Después del domingo “gaudete”, descubrimos que las lecturas del ciclo de Adviento, particularmente las primeras, aumentan en intensidad. También pretende, la Iglesia, que aumente nuestra intensidad espiritual cuidando la vigilancia, la sobriedad y el deseo del encuentro con el Eterno.
La primera lectura de hoy, del Libro de los Números, uno de los cinco que configuran el Pentateuco, los cinco primeros libros de la Biblia, nos ofrece uno de los anuncios mesiánicos más sorprendentes. Hablamos de la profecía de Balaán, que era un pagano madianita, al que pagaban los enemigos de Israel para proferir falsas profecías llenas de maldiciones para asustar y sembrar miedo a los judíos. Pero Dios dominó la mente de Balaán y, en vez de emitir maldiciones, profirió bendiciones sobre su Pueblo. Es lo que nos presenta este pasaje de Números, una bendición de Balaán impulsado por el mismo Dios (lo cual significa que Dios está bendiciendo a su pueblo por medio de sus enemigos, confundiéndoles en sus malas acciones, y tornando la maldición en bendición), y un oráculo mesiánico, verdadero vaticinio, que bien meditado nos ayuda a seguir entrando en el misterio de la verdadera esperanza. El vaticinio nos habla del surgimiento de una estrella en Israel (signo de la divinidad); y de la “aparición” de un cetro (objeto propio de rey), que acabará con los enemigos de Israel. Vaticinio que nos habla del Rey David, vaticinio que nos habla del Rey Mesías definitivo.
Dios nos protege de muchos enemigos. Y los confunde en sus malos proyectos que se vuelven contra ellos, que se vuelven en favor de los suyos. Es verdad. ¡Si supiéramos cuántas veces ha tornado un sinfín de peligros en defensa de nuestras almas! Pero entremos en el vértigo mesiánico del oráculo. Reconozcamos cómo Dios prepara con tanta antelación y esmero el principio del fin del Mal, y de los enemigos de su Iglesia. Dios es un Rey victorioso.

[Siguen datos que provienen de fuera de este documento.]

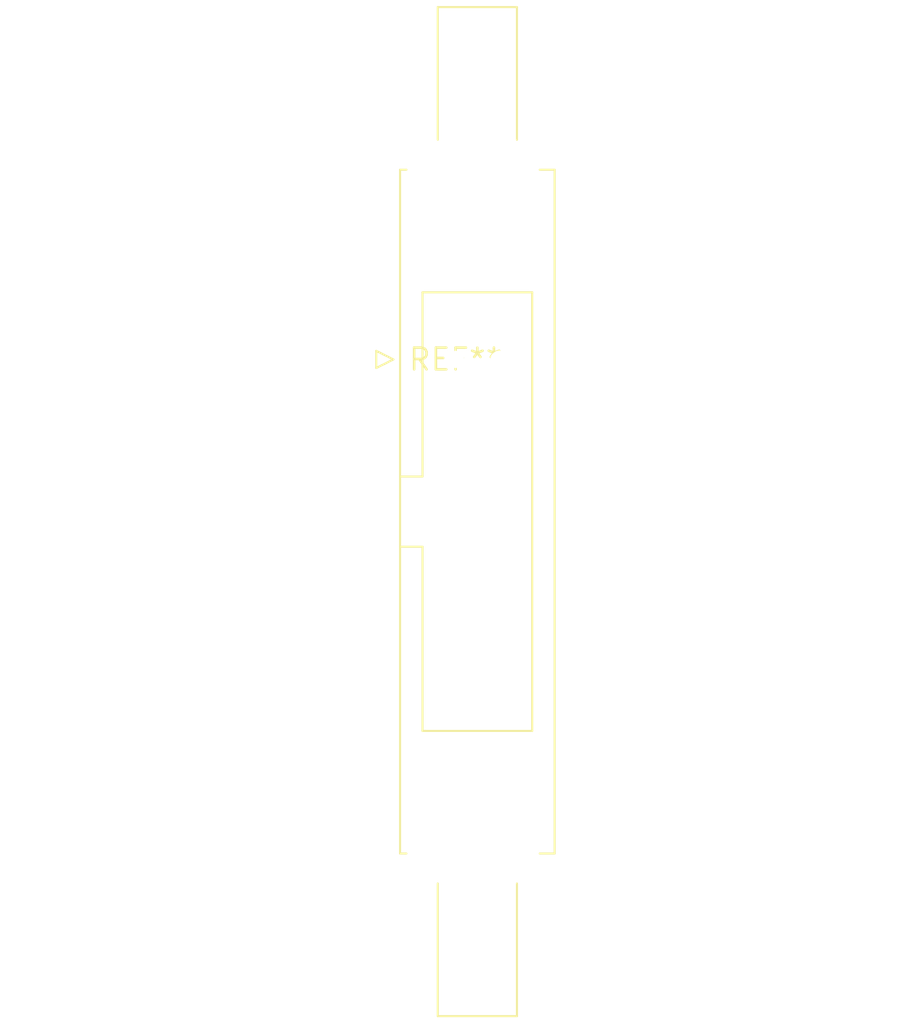
<source format=kicad_pcb>
(kicad_pcb (version 20240108) (generator pcbnew)

  (general
    (thickness 1.6)
  )

  (paper "A4")
  (layers
    (0 "F.Cu" signal)
    (31 "B.Cu" signal)
    (32 "B.Adhes" user "B.Adhesive")
    (33 "F.Adhes" user "F.Adhesive")
    (34 "B.Paste" user)
    (35 "F.Paste" user)
    (36 "B.SilkS" user "B.Silkscreen")
    (37 "F.SilkS" user "F.Silkscreen")
    (38 "B.Mask" user)
    (39 "F.Mask" user)
    (40 "Dwgs.User" user "User.Drawings")
    (41 "Cmts.User" user "User.Comments")
    (42 "Eco1.User" user "User.Eco1")
    (43 "Eco2.User" user "User.Eco2")
    (44 "Edge.Cuts" user)
    (45 "Margin" user)
    (46 "B.CrtYd" user "B.Courtyard")
    (47 "F.CrtYd" user "F.Courtyard")
    (48 "B.Fab" user)
    (49 "F.Fab" user)
    (50 "User.1" user)
    (51 "User.2" user)
    (52 "User.3" user)
    (53 "User.4" user)
    (54 "User.5" user)
    (55 "User.6" user)
    (56 "User.7" user)
    (57 "User.8" user)
    (58 "User.9" user)
  )

  (setup
    (pad_to_mask_clearance 0)
    (pcbplotparams
      (layerselection 0x00010fc_ffffffff)
      (plot_on_all_layers_selection 0x0000000_00000000)
      (disableapertmacros false)
      (usegerberextensions false)
      (usegerberattributes false)
      (usegerberadvancedattributes false)
      (creategerberjobfile false)
      (dashed_line_dash_ratio 12.000000)
      (dashed_line_gap_ratio 3.000000)
      (svgprecision 4)
      (plotframeref false)
      (viasonmask false)
      (mode 1)
      (useauxorigin false)
      (hpglpennumber 1)
      (hpglpenspeed 20)
      (hpglpendiameter 15.000000)
      (dxfpolygonmode false)
      (dxfimperialunits false)
      (dxfusepcbnewfont false)
      (psnegative false)
      (psa4output false)
      (plotreference false)
      (plotvalue false)
      (plotinvisibletext false)
      (sketchpadsonfab false)
      (subtractmaskfromsilk false)
      (outputformat 1)
      (mirror false)
      (drillshape 1)
      (scaleselection 1)
      (outputdirectory "")
    )
  )

  (net 0 "")

  (footprint "IDC-Header_2x08-1MP_P2.54mm_Latch9.5mm_Vertical" (layer "F.Cu") (at 0 0))

)

</source>
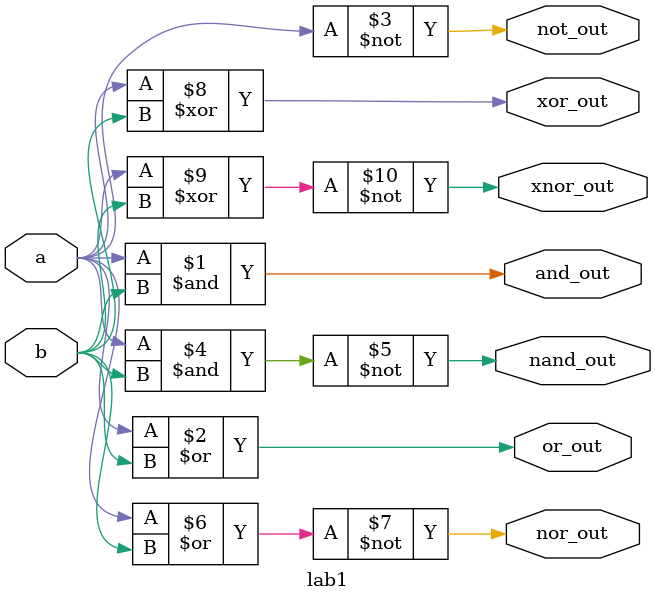
<source format=v>
module lab1 (
    input a, b,      // inputs
    output and_out,
    output or_out,
    output not_out,
    output nand_out,
    output nor_out,
    output xor_out,
    output xnor_out
);

    assign and_out  = a & b;   // AND gate
    assign or_out   = a | b;   // OR gate
    assign not_out  = ~a;      // NOT gate (unary)
    assign nand_out = ~(a & b);// NAND gate
    assign nor_out  = ~(a | b);// NOR gate
    assign xor_out  = a ^ b;   // XOR gate
    assign xnor_out = ~(a ^ b);// XNOR gate

endmodule
</source>
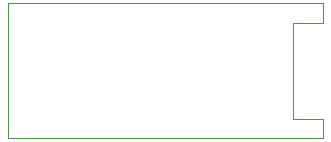
<source format=gm1>
%TF.GenerationSoftware,KiCad,Pcbnew,(5.1.12)-1*%
%TF.CreationDate,2022-05-01T00:00:51+01:00*%
%TF.ProjectId,wiicam,77696963-616d-42e6-9b69-6361645f7063,rev?*%
%TF.SameCoordinates,Original*%
%TF.FileFunction,Profile,NP*%
%FSLAX46Y46*%
G04 Gerber Fmt 4.6, Leading zero omitted, Abs format (unit mm)*
G04 Created by KiCad (PCBNEW (5.1.12)-1) date 2022-05-01 00:00:51*
%MOMM*%
%LPD*%
G01*
G04 APERTURE LIST*
%TA.AperFunction,Profile*%
%ADD10C,0.050000*%
%TD*%
G04 APERTURE END LIST*
D10*
X167640000Y-128460000D02*
X167640000Y-130125000D01*
X167640000Y-118695000D02*
X167640000Y-120360000D01*
X165100000Y-128460000D02*
X167640000Y-128460000D01*
X165100000Y-120360000D02*
X167640000Y-120360000D01*
X167640000Y-118695000D02*
X140970000Y-118695000D01*
X165100000Y-128460000D02*
X165100000Y-120360000D01*
X140970000Y-118695000D02*
X140970000Y-130125000D01*
X140970000Y-130125000D02*
X167640000Y-130125000D01*
M02*

</source>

El Evangelio, que nos sitúa a Jesús en el Templo de Jerusalén después de expulsar a los vendedores y de la maldición de la higuera seca, nos presenta a Jesús en controversia con los sumos sacerdotes y los ancianos. Estos le interrogan sobre la autoridad de sus acciones y palabras. Y Jesús, que no se deja ganar en rodeos, les pregunta sobre la procedencia de la autoridad de Juan, el Bautista. Sorprendente. Es bonito pensar que el Señor está mirando por el prestigio de Juan en una situación tan delicada. Con esa “salida” suya le ha dado todo el valor que merece el Precursor. La respuesta de las autoridades religiosas del Templo, como tantas veces, es calculada. Saben que van a quedar en evidencia, y deben meditar la réplica, sobre todo para no perder el dominio sobre el pueblo.
Qué respondieron: “No sabemos”. Y lo sabían. Pues, Jesús tampoco les quiso responder.
Ante preguntas capciosas, salir airosos y con santa elegancia. Con fortaleza y libertad de espíritu. No tener miedo. ¿El temor? A ser considerados… maleducados, tal vez. No se debe tener. Ni temer.
Por cierto, Juan actuaba con la autoridad del Cielo, que los hombres le reconocieron. Por eso acudían a él, incluso los soldados.
Que nosotros se la reconozcamos en estos días de Adviento para disponer nuestros corazones a través de los esfuerzos que sean necesarios.